TASK PROMPT> Return the lines below exactly, from the first line to the line that contains "thumb ip: (1144, 916)". Leave out pictures.

RECORDS>
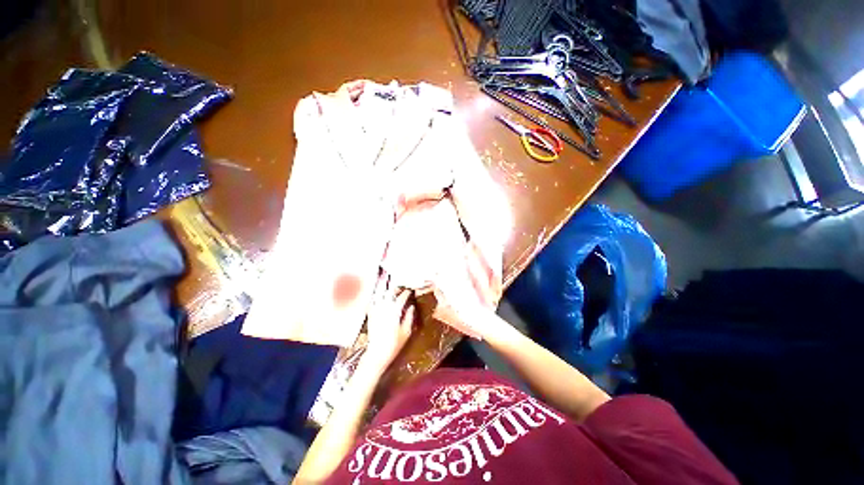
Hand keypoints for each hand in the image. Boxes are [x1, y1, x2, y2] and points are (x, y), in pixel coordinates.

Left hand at [363, 275, 414, 370]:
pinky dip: (374, 294)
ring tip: (384, 277)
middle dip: (393, 284)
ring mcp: (375, 311)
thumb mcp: (406, 332)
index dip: (406, 293)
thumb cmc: (394, 344)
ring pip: (379, 294)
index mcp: (394, 312)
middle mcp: (384, 308)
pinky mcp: (370, 315)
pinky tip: (375, 290)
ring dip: (382, 285)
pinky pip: (372, 301)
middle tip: (396, 278)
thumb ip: (409, 317)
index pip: (401, 298)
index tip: (410, 290)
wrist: (376, 354)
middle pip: (389, 292)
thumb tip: (411, 306)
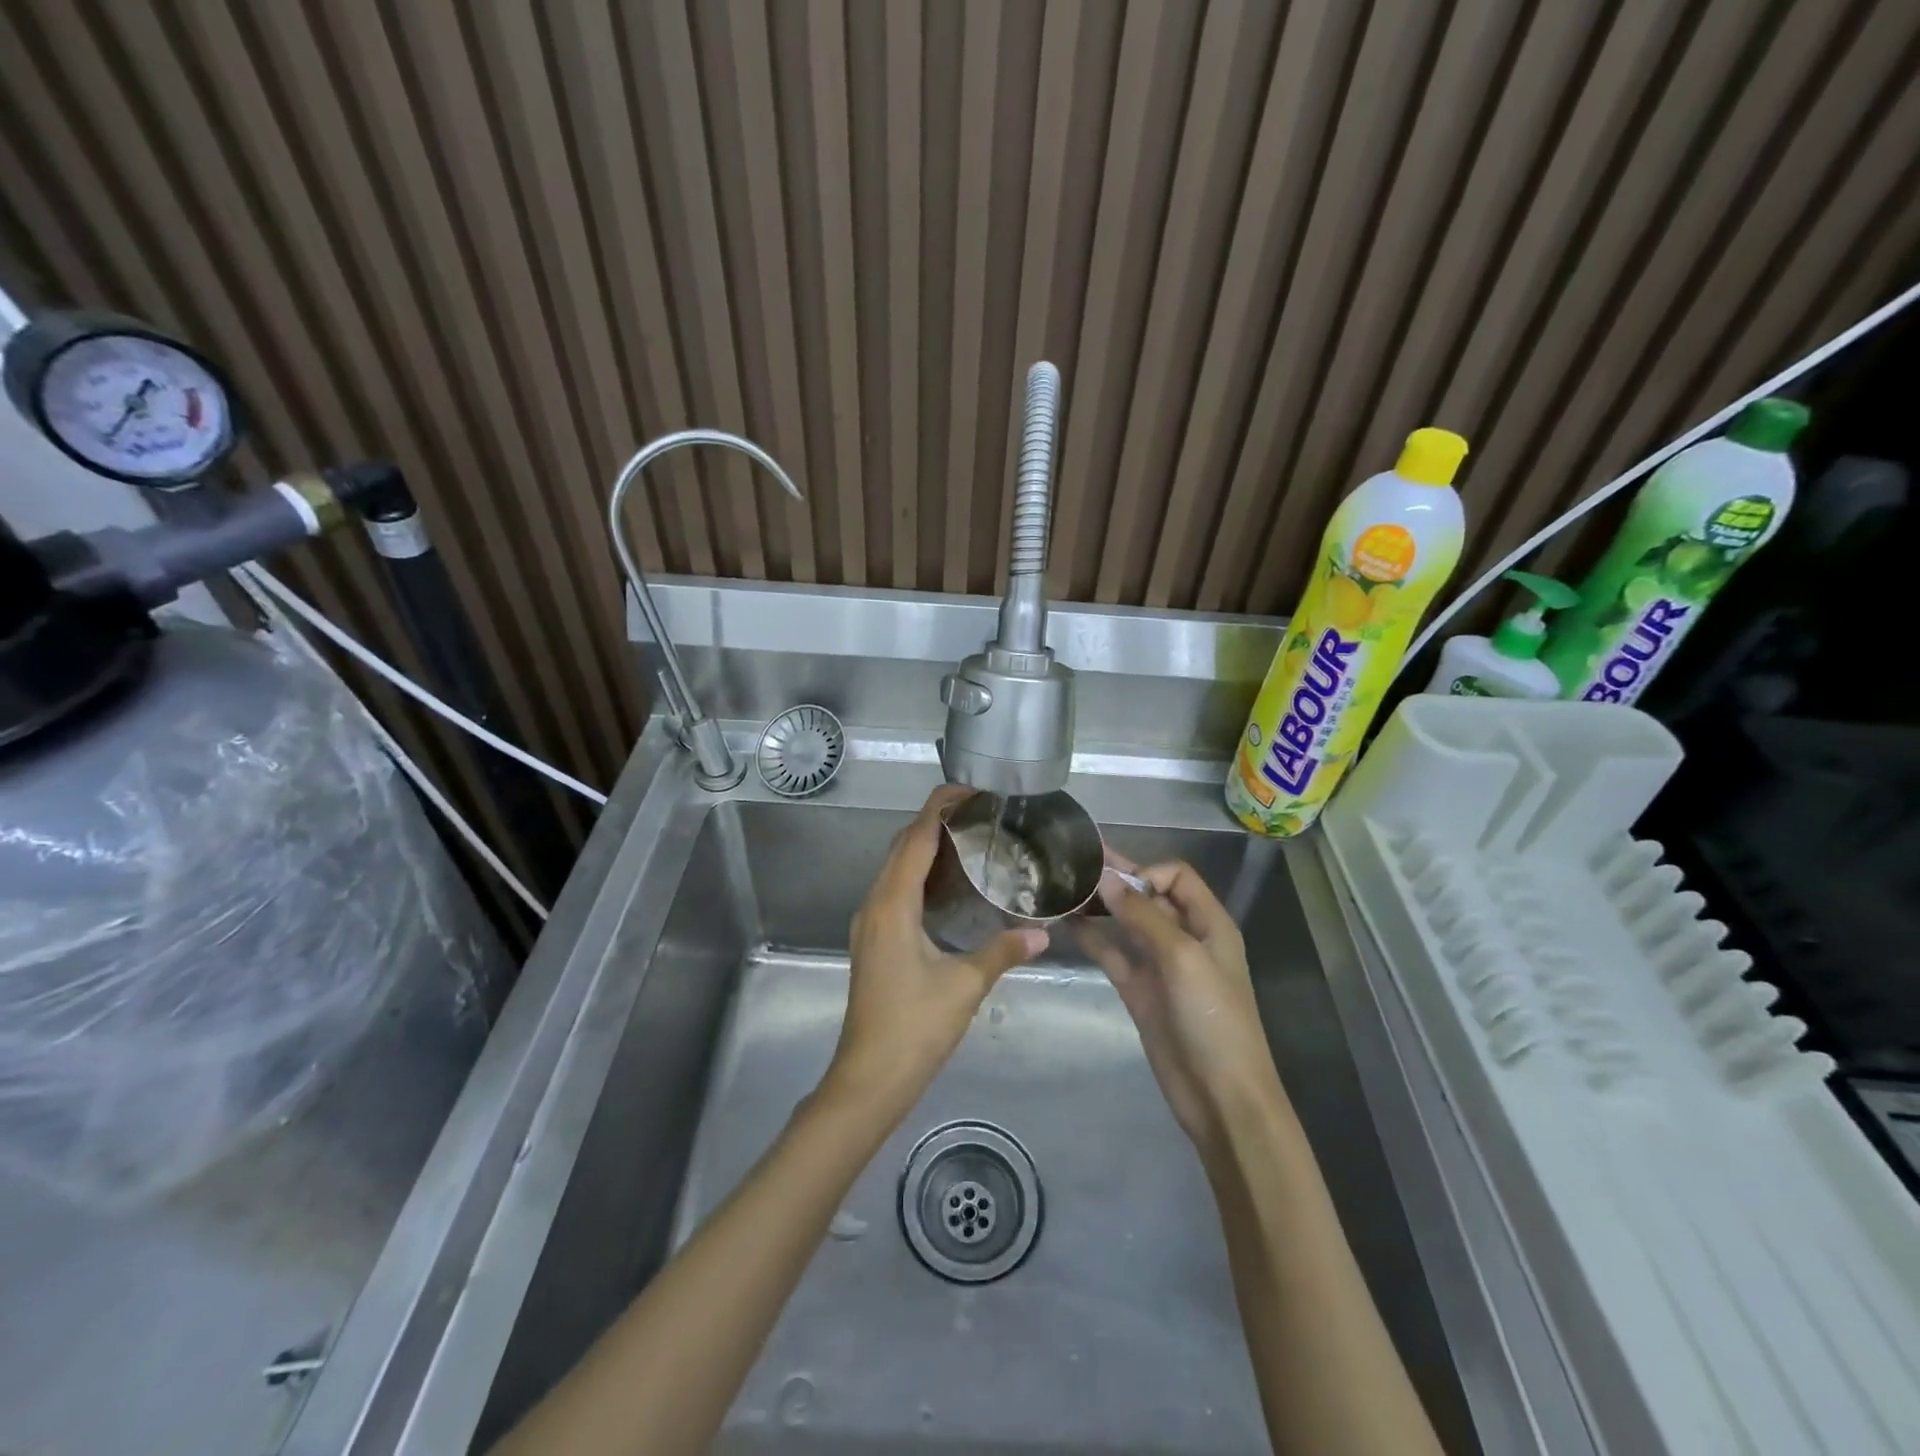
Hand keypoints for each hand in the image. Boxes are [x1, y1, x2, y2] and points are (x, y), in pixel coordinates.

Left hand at [822, 785, 1047, 1116]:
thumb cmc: (914, 1028)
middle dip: (936, 821)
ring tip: (971, 839)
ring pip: (896, 867)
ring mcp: (870, 923)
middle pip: (902, 846)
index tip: (971, 789)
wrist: (868, 1078)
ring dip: (926, 847)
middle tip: (980, 812)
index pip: (915, 838)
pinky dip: (921, 874)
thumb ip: (1002, 951)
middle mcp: (875, 904)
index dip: (940, 807)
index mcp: (893, 904)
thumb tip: (1042, 932)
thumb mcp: (964, 986)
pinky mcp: (874, 940)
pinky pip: (896, 889)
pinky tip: (951, 886)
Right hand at [1081, 856, 1282, 1155]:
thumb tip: (1106, 880)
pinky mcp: (1139, 990)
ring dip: (1100, 907)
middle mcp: (1184, 937)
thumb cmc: (1213, 1019)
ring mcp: (1160, 965)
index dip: (1147, 873)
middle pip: (1148, 896)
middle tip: (1073, 863)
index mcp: (1208, 924)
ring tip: (1063, 889)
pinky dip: (1092, 937)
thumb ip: (1144, 916)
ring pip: (1126, 923)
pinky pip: (1113, 954)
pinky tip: (1066, 923)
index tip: (1116, 886)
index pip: (1176, 877)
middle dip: (1116, 880)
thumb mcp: (1183, 958)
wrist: (1221, 1097)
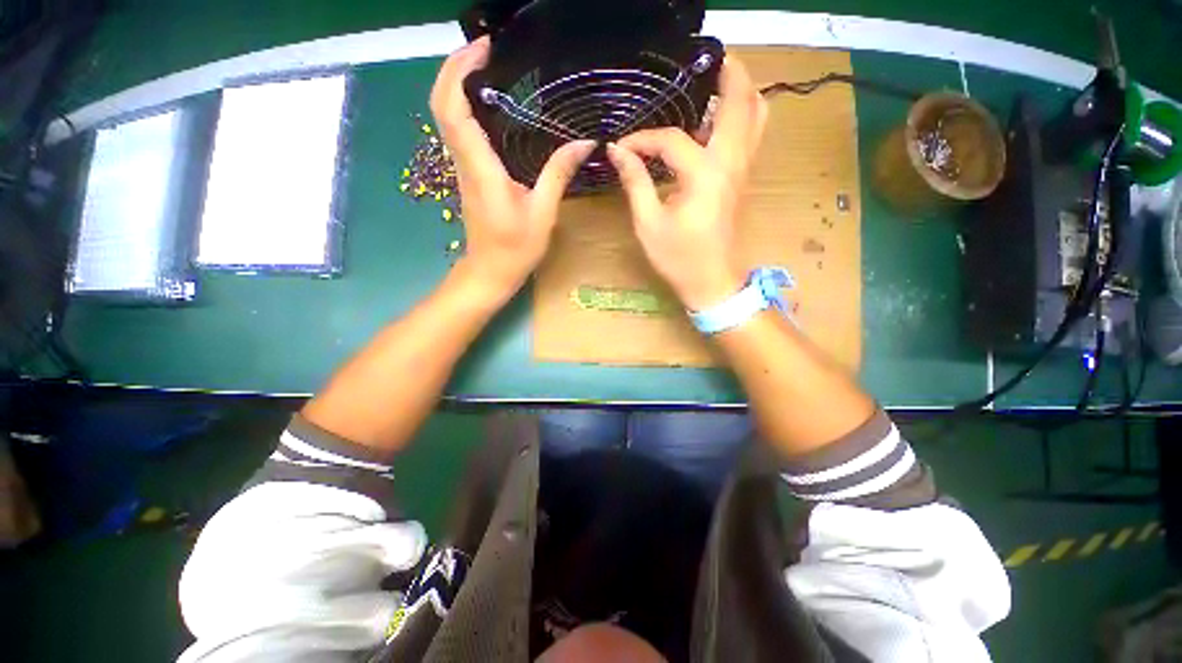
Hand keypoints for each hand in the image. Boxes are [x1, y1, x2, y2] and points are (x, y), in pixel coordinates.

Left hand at [430, 37, 595, 301]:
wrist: (490, 271)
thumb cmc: (515, 249)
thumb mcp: (543, 213)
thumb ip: (558, 174)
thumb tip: (583, 143)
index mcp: (481, 169)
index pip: (454, 109)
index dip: (459, 71)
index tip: (484, 49)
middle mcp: (465, 162)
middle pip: (442, 104)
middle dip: (454, 67)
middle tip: (486, 49)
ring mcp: (463, 168)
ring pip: (447, 116)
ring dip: (457, 83)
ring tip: (488, 66)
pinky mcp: (468, 174)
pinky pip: (459, 131)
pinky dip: (465, 105)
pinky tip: (490, 102)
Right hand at [606, 57, 766, 310]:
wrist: (713, 283)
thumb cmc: (679, 258)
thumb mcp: (649, 223)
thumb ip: (636, 183)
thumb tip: (619, 152)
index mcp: (704, 175)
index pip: (672, 140)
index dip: (643, 140)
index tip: (622, 147)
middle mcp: (731, 164)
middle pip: (742, 104)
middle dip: (730, 75)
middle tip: (711, 59)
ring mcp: (742, 172)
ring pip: (756, 118)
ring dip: (741, 93)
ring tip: (718, 81)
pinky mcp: (742, 181)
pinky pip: (749, 137)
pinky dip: (740, 117)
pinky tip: (716, 120)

THE ANSWER>
Hand keypoints for each hand in the image. Boxes are [x1, y1, x2, y2] and points are (x, y), in pixel coordinates.

Left hand at [363, 275, 414, 370]:
pinky dip: (374, 294)
ring tip: (384, 277)
middle dip: (393, 284)
ring mcp: (375, 311)
thumb mcp: (406, 332)
index dip: (406, 293)
thumb cmc: (394, 344)
ring pip: (379, 294)
index mcp: (394, 312)
middle mcp: (384, 308)
pinky mcp: (370, 315)
pinky tip: (375, 290)
ring dip: (382, 285)
pinky pip: (372, 301)
middle tip: (396, 278)
thumb ip: (409, 317)
index pip: (401, 298)
index tip: (410, 290)
wrist: (376, 354)
middle pip: (389, 292)
thumb tip: (411, 306)
Hand keypoints for each hand in the image. Boxes are [x1, y1, x2, y2] and points are (x, y), in pixel coordinates.

Left hand at [822, 785, 1047, 1116]:
thumb cmc: (914, 1028)
middle dip: (936, 821)
ring tip: (971, 839)
ring pip: (896, 867)
ring mcp: (870, 923)
middle pip: (902, 846)
index tip: (971, 789)
wrist: (868, 1078)
ring dip: (926, 847)
middle tip: (980, 812)
index pip: (915, 838)
pinky dip: (921, 874)
thumb ip: (1002, 951)
middle mcp: (875, 904)
index dip: (940, 807)
index mcp: (893, 904)
thumb tip: (1042, 932)
thumb mcp: (964, 986)
pinky mcp: (874, 940)
pinky pip: (896, 889)
pinky tip: (951, 886)
Right hand at [1081, 856, 1282, 1155]:
thumb tip: (1106, 880)
pinky mcp: (1139, 990)
ring dip: (1100, 907)
middle mcp: (1184, 937)
thumb cmc: (1213, 1019)
ring mcp: (1160, 965)
index dip: (1147, 873)
middle pip: (1148, 896)
middle tip: (1073, 863)
index mcp: (1208, 924)
ring tip: (1063, 889)
pinky dip: (1092, 937)
thumb ip: (1144, 916)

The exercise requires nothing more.